» JOB
Lines before the one containing "font-weight:bold; font-size:16px; letter-spacing:0.1px;" are to be left out; that line and every line after it, through the last line below, are to be reproduced exactly.

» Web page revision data
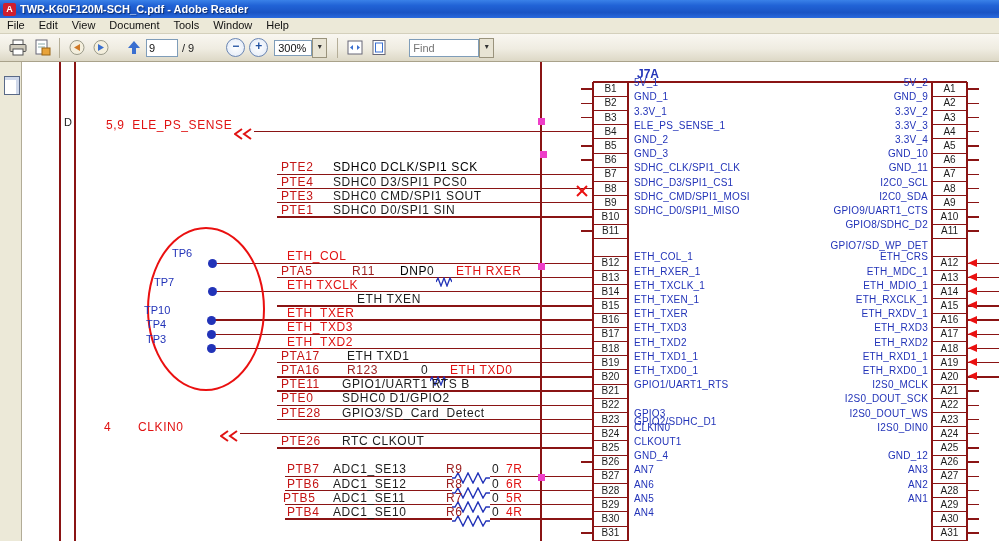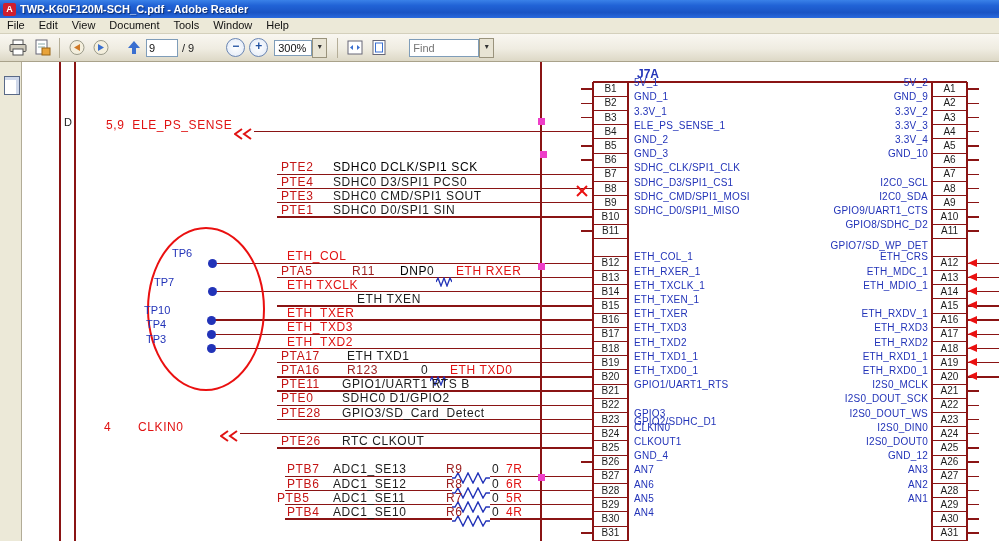--- a/index.html
+++ b/index.html
@@ -194,6 +194,7 @@
     <div class="pinlab" style="left: 593px; top: 169.3px;">B7</div>
     <div class="pinlab" style="left: 932px; top: 169.3px;">A7</div>
     <div class="nlabel" style="left: 634px; top: 163.3px;">SDHC_CLK/SPI1_CLK</div>
+    <div class="nlabel" style="left: 700px; top: 163.3px; width: 228px; text-align: right;">GND_11</div>
     <div class="abs" style="left: 593px; top: 195.1px; width: 35px; height: 1px; background: rgb(138, 20, 20);"></div>
     <div class="abs" style="left: 932px; top: 195.1px; width: 35px; height: 1px; background: rgb(138, 20, 20);"></div>
     <div class="pinlab" style="left: 593px; top: 183.5px;">B8</div>

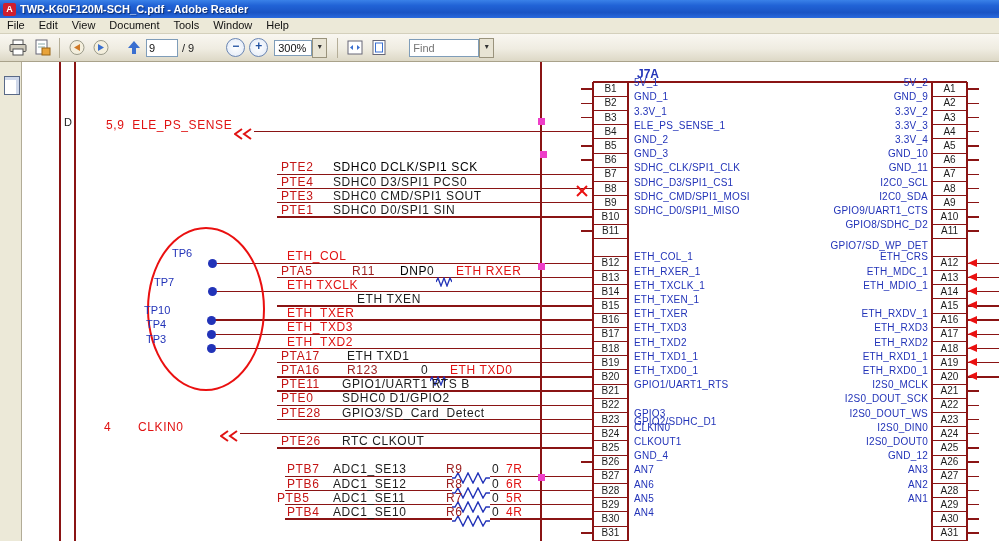--- a/index.html
+++ b/index.html
@@ -241,6 +241,7 @@
     <div class="pinlab" style="left: 593px; top: 300.9px;">B15</div>
     <div class="pinlab" style="left: 932px; top: 300.9px;">A15</div>
     <div class="nlabel" style="left: 634px; top: 294.9px;">ETH_TXEN_1</div>
+    <div class="nlabel" style="left: 700px; top: 294.9px; width: 228px; text-align: right;">ETH_RXCLK_1</div>
     <div class="abs" style="left: 593px; top: 326.7px; width: 35px; height: 1px; background: rgb(138, 20, 20);"></div>
     <div class="abs" style="left: 932px; top: 326.7px; width: 35px; height: 1px; background: rgb(138, 20, 20);"></div>
     <div class="pinlab" style="left: 593px; top: 315.1px;">B16</div>

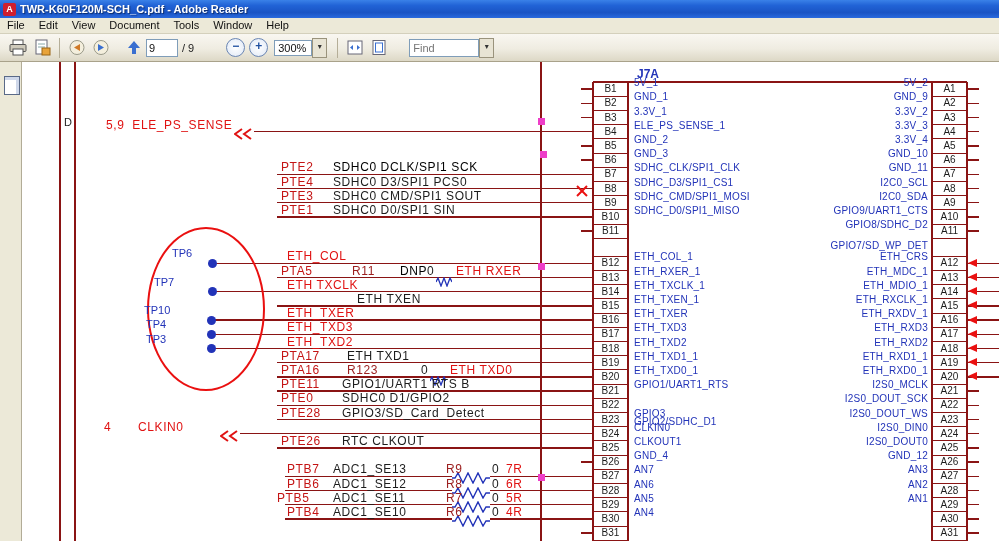--- a/index.html
+++ b/index.html
@@ -301,7 +301,6 @@
     <div class="pinlab" style="left: 593px; top: 442.9px;">B25</div>
     <div class="pinlab" style="left: 932px; top: 442.9px;">A25</div>
     <div class="nlabel" style="left: 634px; top: 436.9px;">CLKOUT1</div>
-    <div class="nlabel" style="left: 700px; top: 436.9px; width: 228px; text-align: right;">I2S0_DOUT0</div>
     <div class="abs" style="left: 593px; top: 468.7px; width: 35px; height: 1px; background: rgb(138, 20, 20);"></div>
     <div class="abs" style="left: 932px; top: 468.7px; width: 35px; height: 1px; background: rgb(138, 20, 20);"></div>
     <div class="pinlab" style="left: 593px; top: 457.1px;">B26</div>

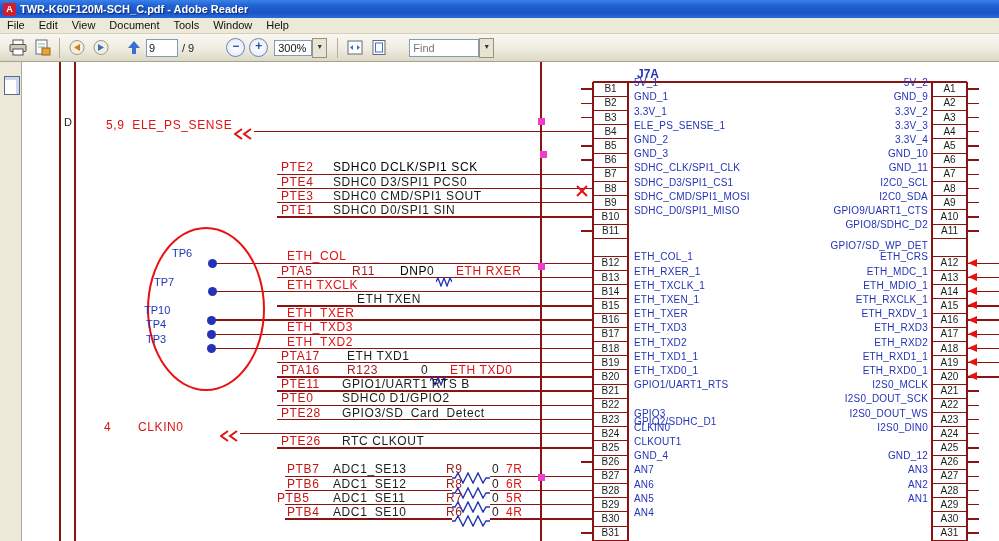--- a/index.html
+++ b/index.html
@@ -435,7 +435,7 @@
         <polyline points="0,6 3,6 6,1 11,11 16,1 21,11 26,1 31,11 34,6 38,6" fill="none" stroke="#2233b8" stroke-width="1.4"></polyline>
       </svg></div>
     <div class="abs" style="left: 490px; top: 503.95px; width: 103px; height: 1.5px; background: rgb(138, 20, 20);"></div>
-    <div class="mtext" style="left: 277px; top: 491.7px; color: rgb(196, 20, 20);">PTB5</div>
+    <div class="mtext" style="left: 283px; top: 491.7px; color: rgb(196, 20, 20);">PTB5</div>
     <div class="mtext" style="left: 333px; top: 491.7px; color: rgb(28, 28, 28);">ADC1_SE11</div>
     <div class="mtext" style="left: 446px; top: 491.7px; color: rgb(156, 32, 32);">R7</div>
     <div class="mtext" style="left: 492px; top: 491.7px; color: rgb(28, 28, 28);">0</div>

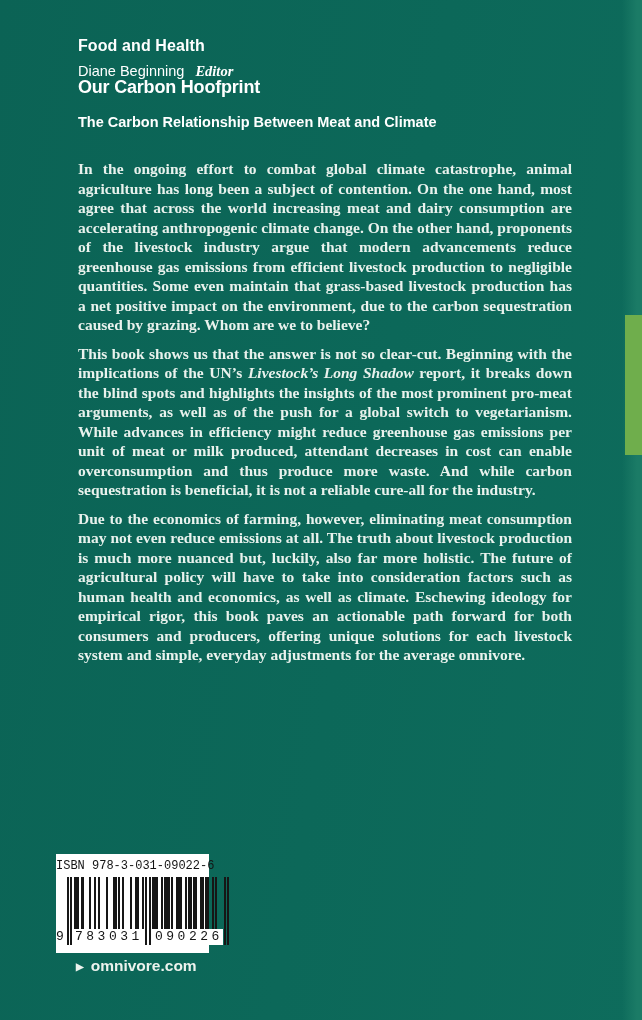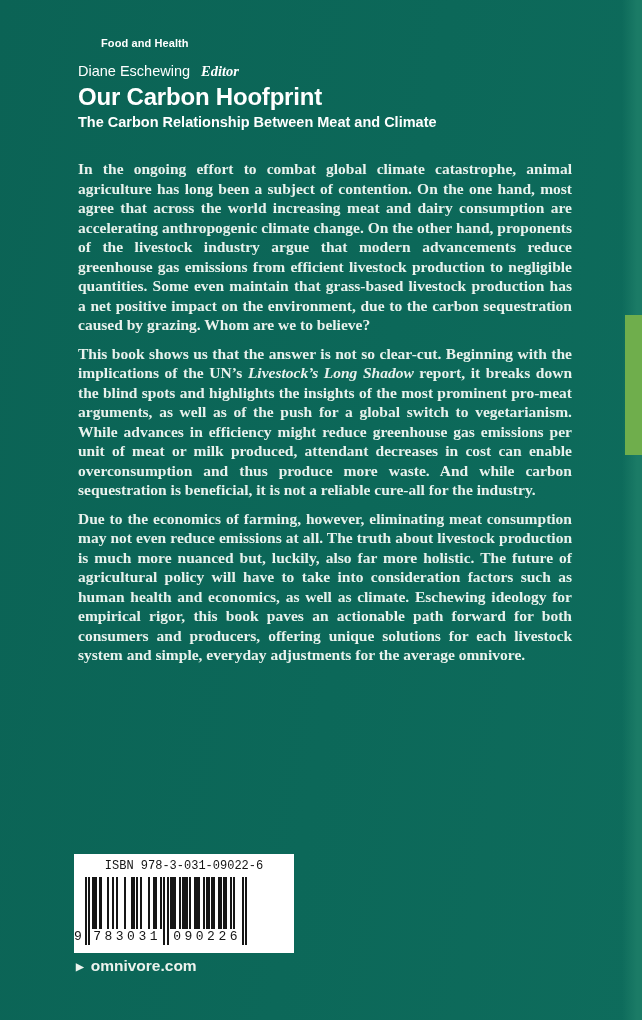--- a/index.html
+++ b/index.html
@@ -20,7 +20,7 @@
   }
   .series {
     position:absolute; left:78px; top:37px;
-    color:#ffffff; font-weight:bold; font-size:11px; letter-spacing:0.1px;margin-left:23px;
+    color:#ffffff; font-weight:bold; font-size:16px; letter-spacing:0.1px;
   }
   .editor-line {
     position:absolute; left:78px; top:63px;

» RESULT
+    color:#ffffff; font-weight:bold; font-size:16px; letter-spacing:0.1px;
   }
   .editor-line {
     position:absolute; left:78px; top:63px;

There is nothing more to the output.